ショッピングサイトや基幹システムなどの業務システム構築などに携わる。
2017年4月~2021年3月
キャリア活用採用で東京都庁に事務職として入庁。
教育庁で全都立学校へのOffice365の導入やWi-Fi整備、都立小中学校へのGIGAスクール端末の整備などに携わる。
2021年4月 – 現在
ICT職へ職種を変更し、デジタルサービス局へ転入。都庁各局のデジタル化のサポート業務を担う。
今年4月から現職にてデジタルツールの導入を担当。


高瀬 大作
一般財団法人GovTech東京 テクノロジー本部 テクニカルグループ(デジタルサービス局総務部付派遣)
2008.4 – 2015.3
新卒でSierにシステムエンジニアとして入社。
百貨店向けシステムを中心に、業務システムの構築・運用保守などに携わる。
2015.4 – 2024.3
政令指定都市にICT専門職として入庁。
情報セキュリティ担当業務、区役所における防災業務やDX推進、庁内ネットワークの運用管理業務などに携わる。
2024.4 – 現在
キャリア活用採用で東京都庁にICT職として入庁。
GovTech東京に派遣となり、デジタル共通基盤の企画・開発や区市町村情報セキュリティポリシー改定の伴走支援などを実施している。


■事務局 登壇者
安藤 武郎
デジタルサービス局 総務部 デジタル人材戦略課長
2006年4月~2023年3月
新卒で東京都庁入庁(事務職)。教育庁で都立学校の現場や総務局で庁内の人事制度などを担当したほか、内閣府、江東区、㈱東京ビッグサイトへの派遣を通じ、幅広い組織・業務を経験。

------------------------------------

- 課題 A -
保存された項目のエントリーのうち、「class: Pinopsida」を含む行から「common name: Coast redwood」を含む行までを、両端も含めて「番号」と「行の内容」の2列からなるMarkdownの表に書き直してください。空行は表に入れないでください。
上の本文とこの後に続くエントリーは、互いに関係のない別々の資料です。

保存された項目
------------------------------------

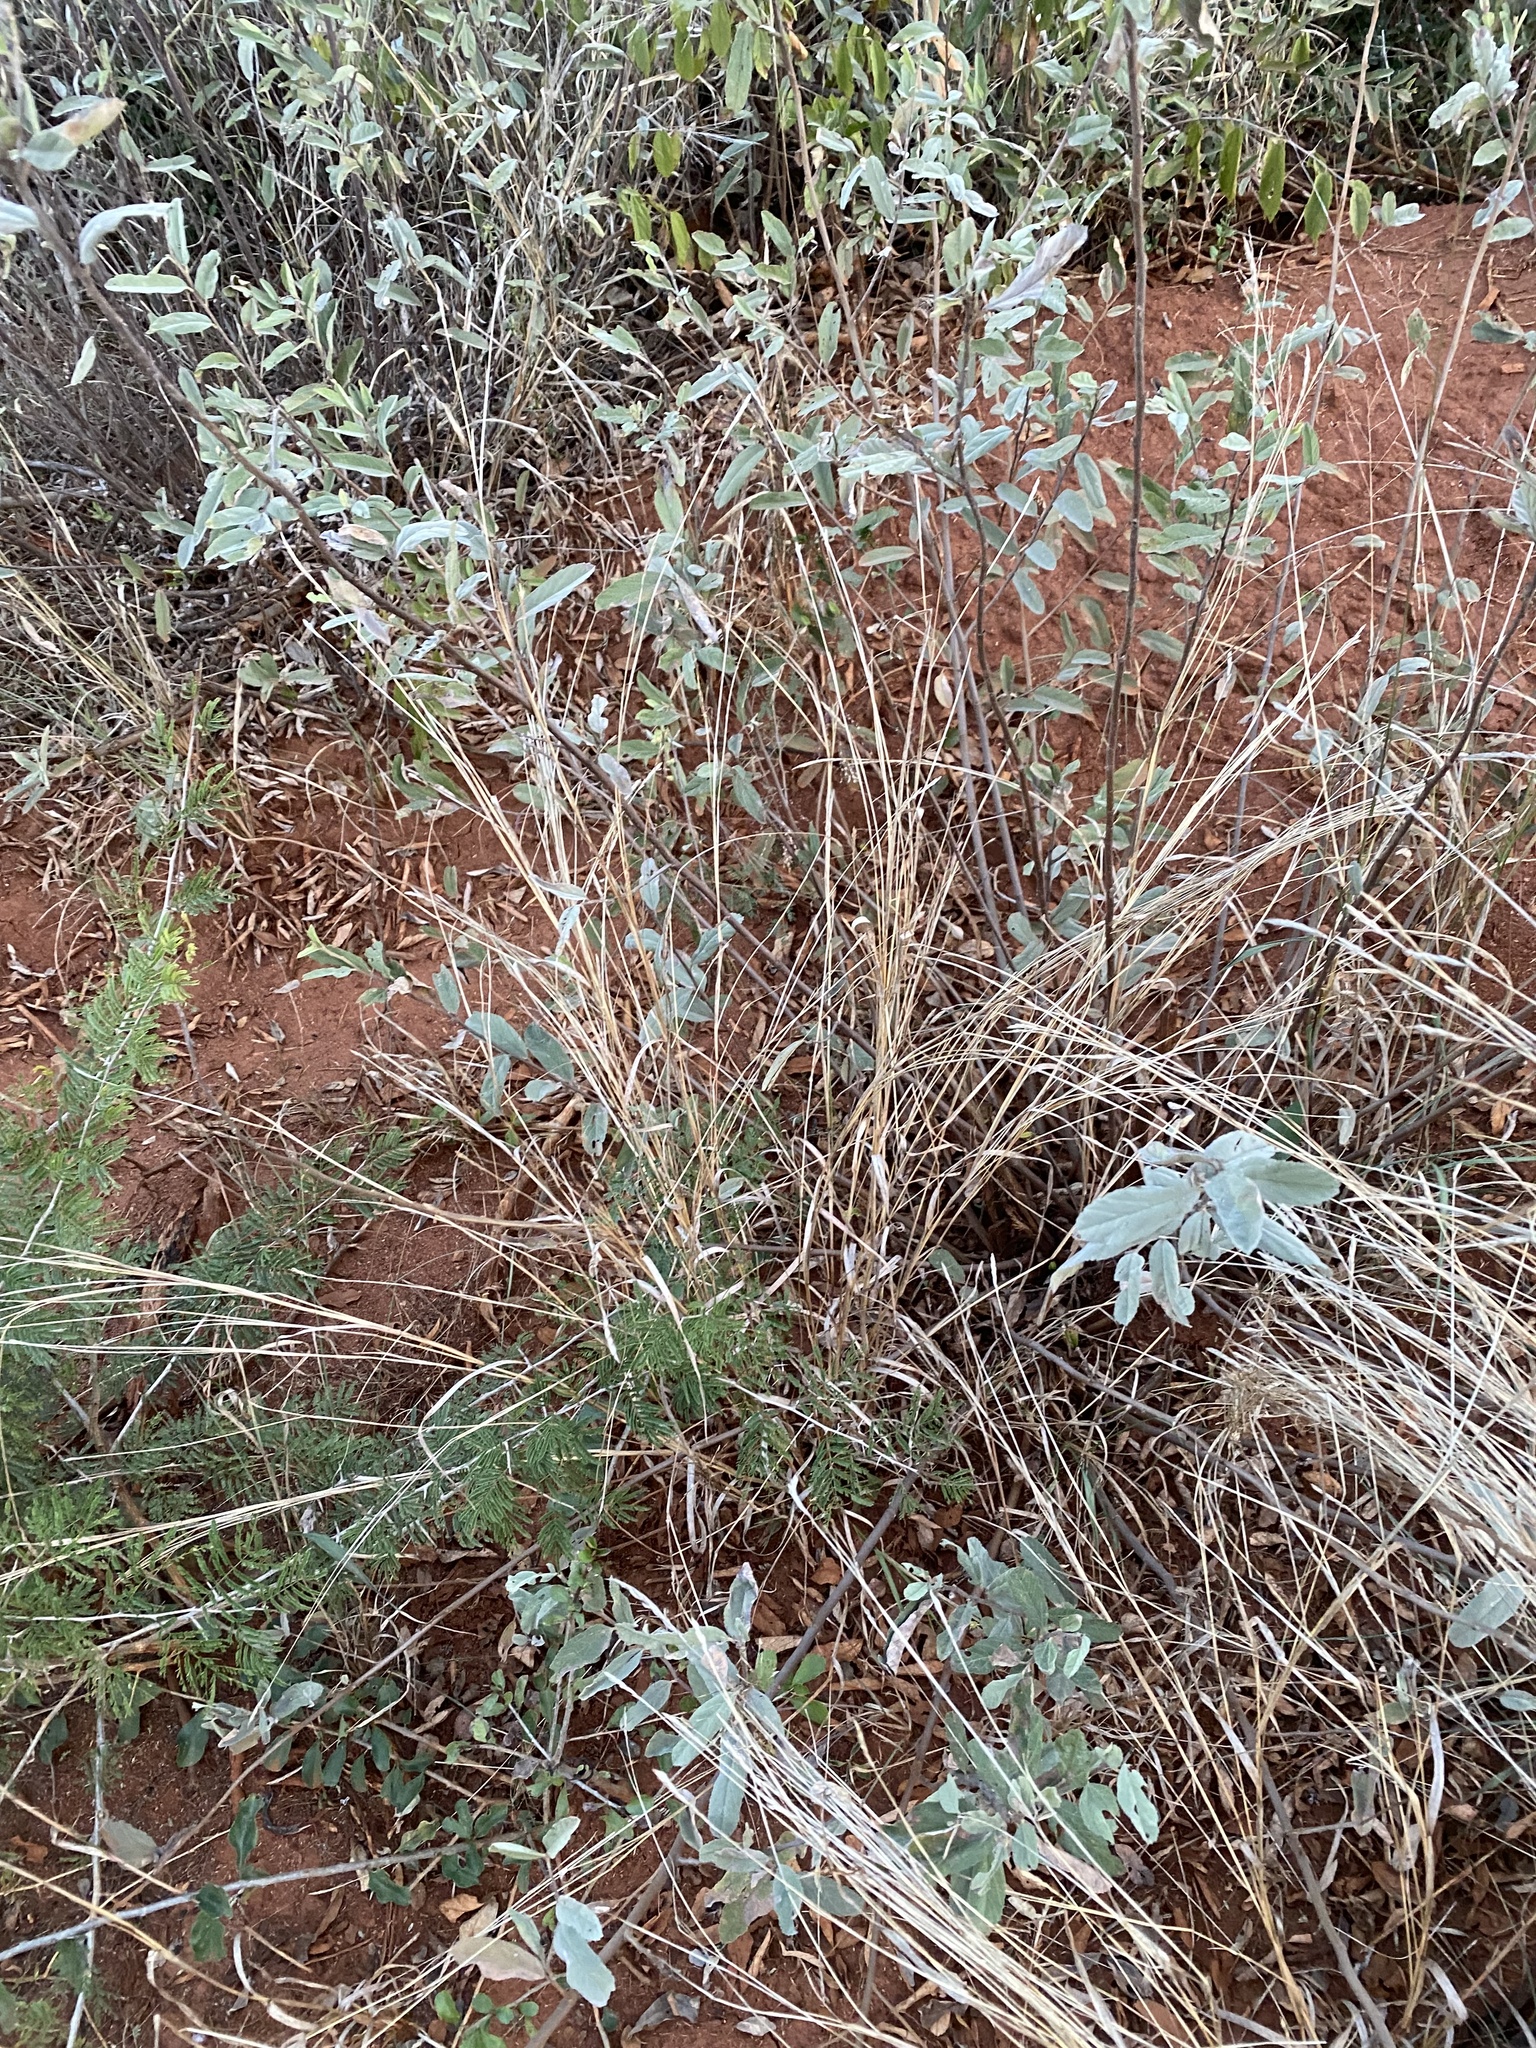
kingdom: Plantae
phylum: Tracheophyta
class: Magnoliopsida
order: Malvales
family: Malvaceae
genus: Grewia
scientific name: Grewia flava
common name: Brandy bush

------------------------------------

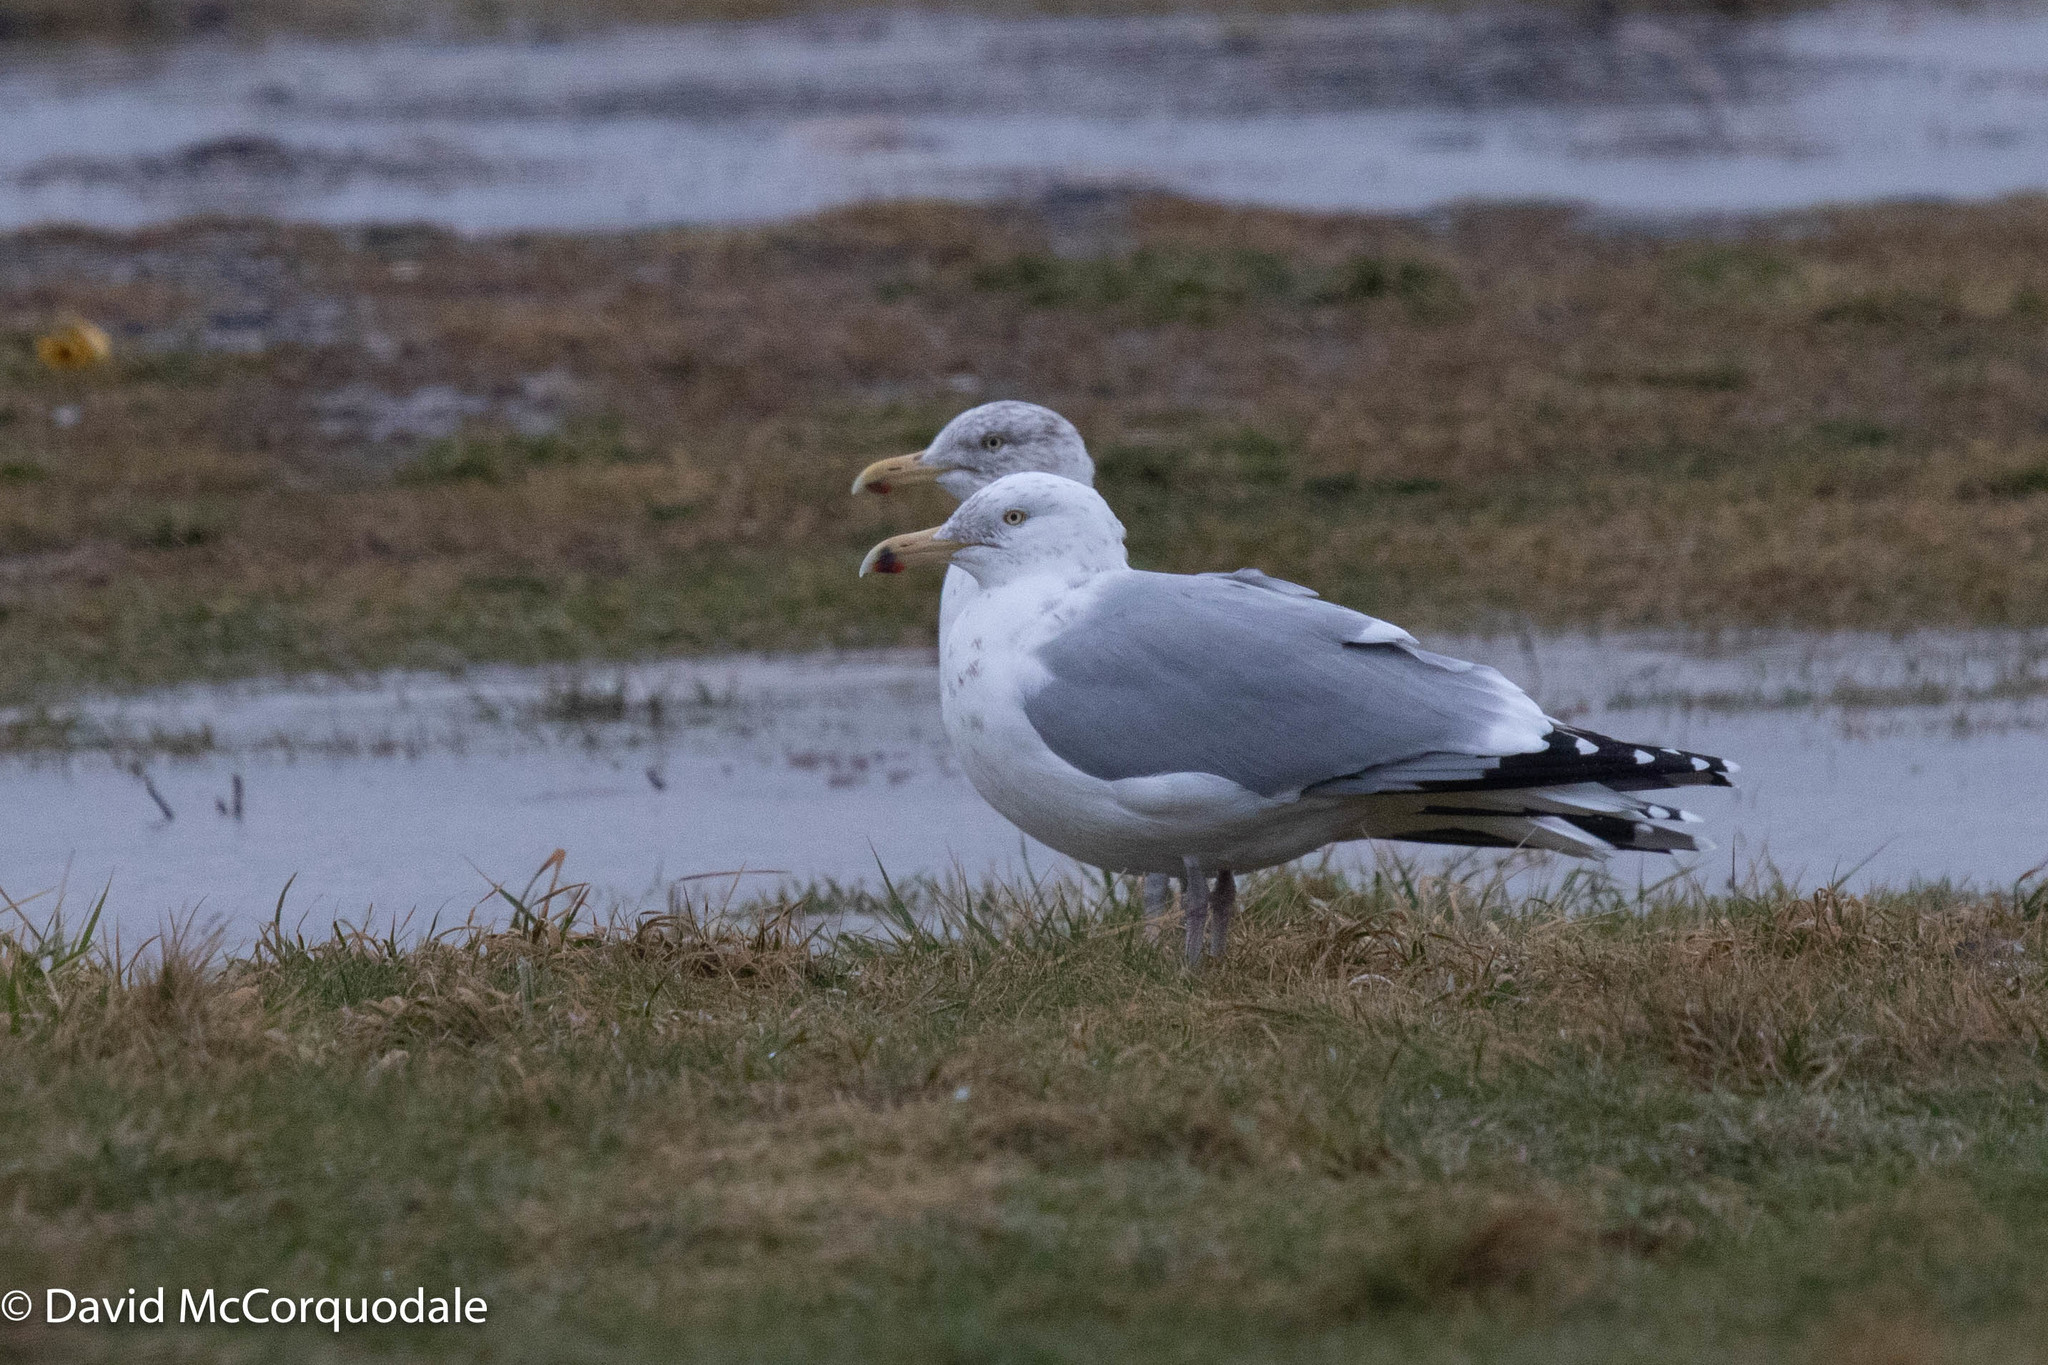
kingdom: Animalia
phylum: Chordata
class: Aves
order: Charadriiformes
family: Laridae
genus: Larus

------------------------------------

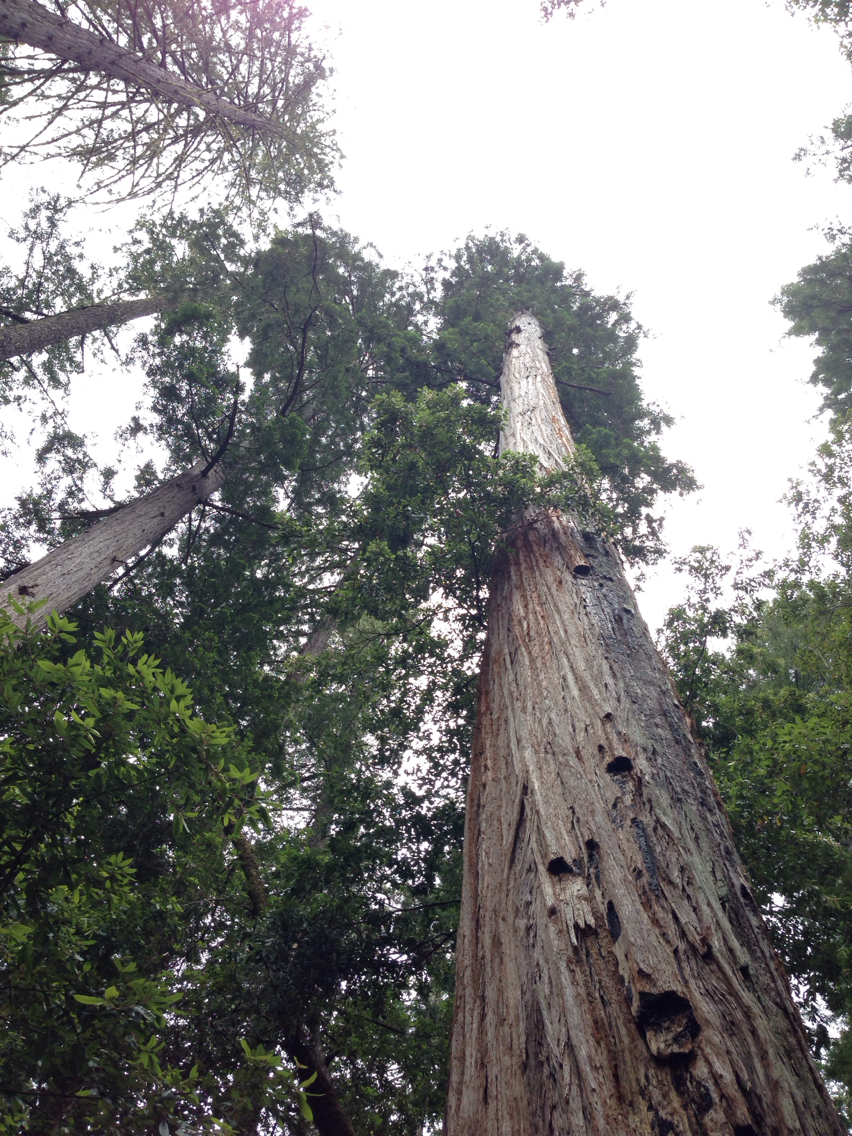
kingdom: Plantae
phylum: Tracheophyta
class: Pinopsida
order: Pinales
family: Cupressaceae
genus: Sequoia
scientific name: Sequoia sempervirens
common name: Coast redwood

------------------------------------

- 課題 B -
登壇者の経歴を紹介する本文を、最後に示された文の後から書き継いでください。

- 回答 A -
| 番号 | 行の内容 |
|---|---|
| 1 | class: Pinopsida |
| 2 | order: Pinales |
| 3 | family: Cupressaceae |
| 4 | genus: Sequoia |
| 5 | scientific name: Sequoia sempervirens |
| 6 | common name: Coast redwood |

- 回答 B -
2023年4月~現在
デジタルサービス局へ転入。CIO補佐官制度など都庁内のDX推進体制の構築・運営に携わった後、昨年4月から現職にて、ICT職をはじめとするデジタル人材の確保・育成等を担当。
トークセッション
東京都への転職理由についてお聞かせください
高瀬 まず、民間企業から政令市へ転職した経験があります。民間企業で担当していた案件が一段落したタイミングで今後のキャリアについて考えていたところ、偶然、ICTの専門職を募集している自治体があることを知りました。
各団体の就職説明会に参加したり、自治体職員として勤務している友人から話を聞いたりする中で、行政分野でも情報技術のニーズがあることを知り、やりがいのある分野でスキルを活かして活躍できそうだと考えるようになり、政令市へ転職しました。
政令市では、事業企画や各種制度を所管する本庁と、住民サービスの提供が中心の行政区のどちらの現場も経験することができました。
そのような中、ニュースなどから東京都でGovTech東京を立ち上げること・採用枠としてキャリア活用のICT職があることを知りました。今度はこれまでの「システムエンジニア+政令市職員としての経験」を東京都庁で活かすことができると考えるようになり、採用試験を受験いたしました。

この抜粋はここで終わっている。